Western Design Center already sells the 6502/65816 core IP. The 816 already provides a 24 bit address space. It's apparently in more things than you'd guess, they are making enough money to stay in business, anyways. No new IP it seems, but continuing to manufacture the old.


Well his excellent write-up acknowledges the WDC 65816 which was you can still buy (IC or Verilog), so I guess somebody wants it?

https://wdc65xx.com/65xx-chips/w65c816s/16bit/MPU

I had a BBC Micro B (a very British computer for those that haven't heard of it) and really wish I'd had this. Sideways ROM/RAM banks just didn't cut it.


I really really doubt it. "Because it's cool" seems to be the only reason / motivation.


Back in the day (late 1980's) there was ample motivation as I had no knowledge of or access to the 65816. Programmable logic has changed the landscape since then -- and btw I have whimsically contemplated a modern re-issue of the KK. (I've also contemplated some KK-ish hacks that would yield an improved 65816!) But I agree the scope for practical application has shrunken. In the first place you'd need to be committed to the 65xx family, because alternative, modern processors offer compelling advantages not featured by 65xx.

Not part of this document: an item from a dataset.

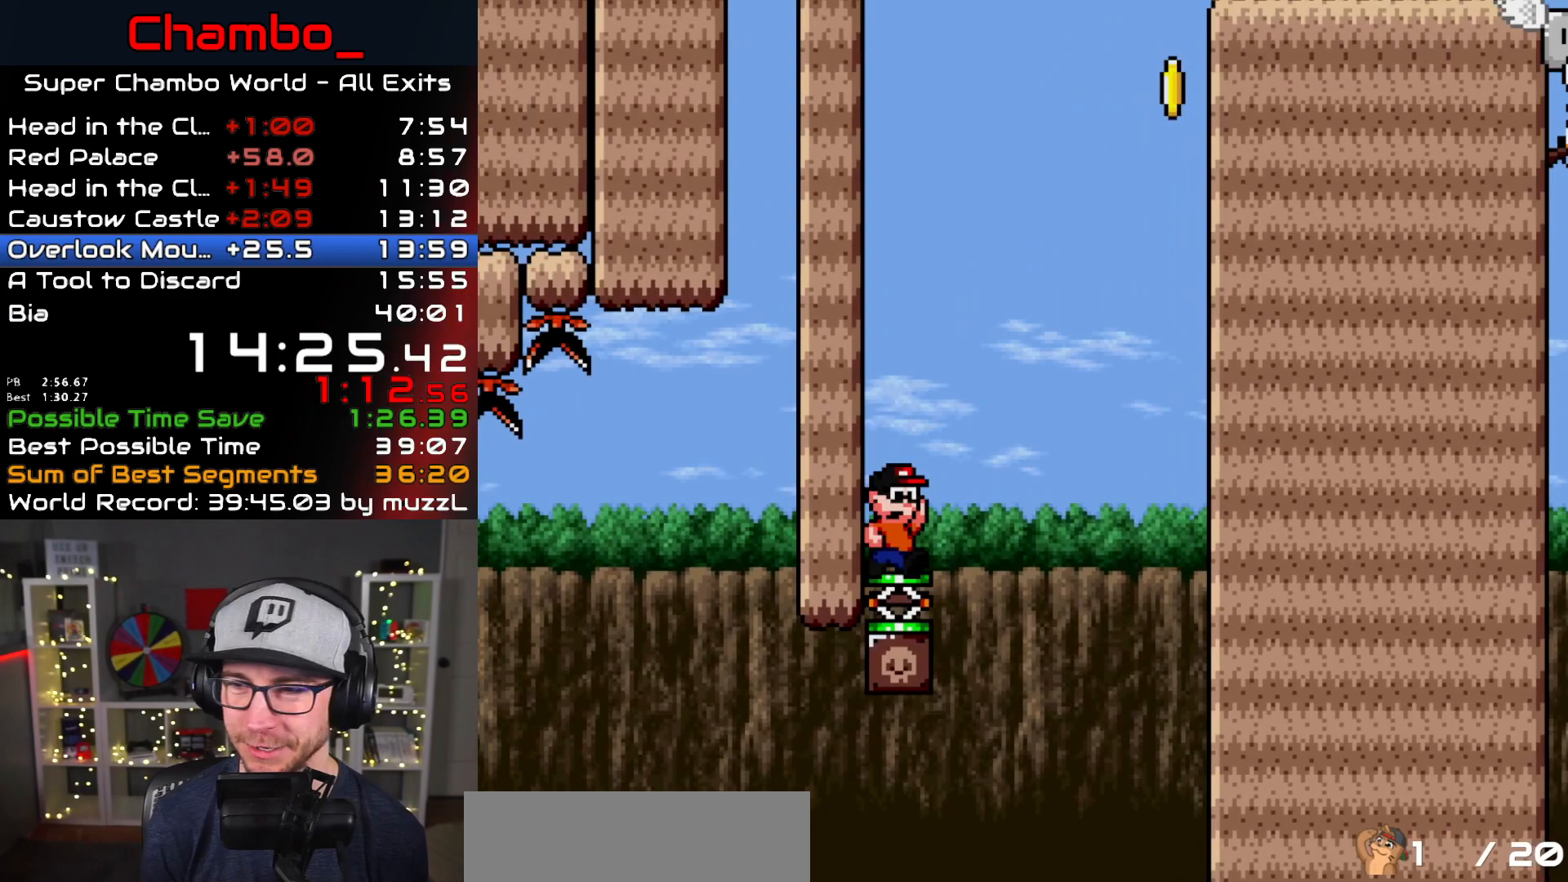
{"buttons": ["B", "Y", "DPAD_RIGHT"], "events": [[83, "B", "down"], [450, "DPAD_RIGHT", "down"]]}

That said, KK has features not present on the 65816, and in certain applications these could be pivotal. Obvious examples include the NEXT instruction and the new addressing mode. Less obviously, KK preserves the 65C02's bit-manipulation instructions, which can be a boon in I/O-intensive code. The '816 sacrificed these opcodes to make room for alternative, also-worthy objectives.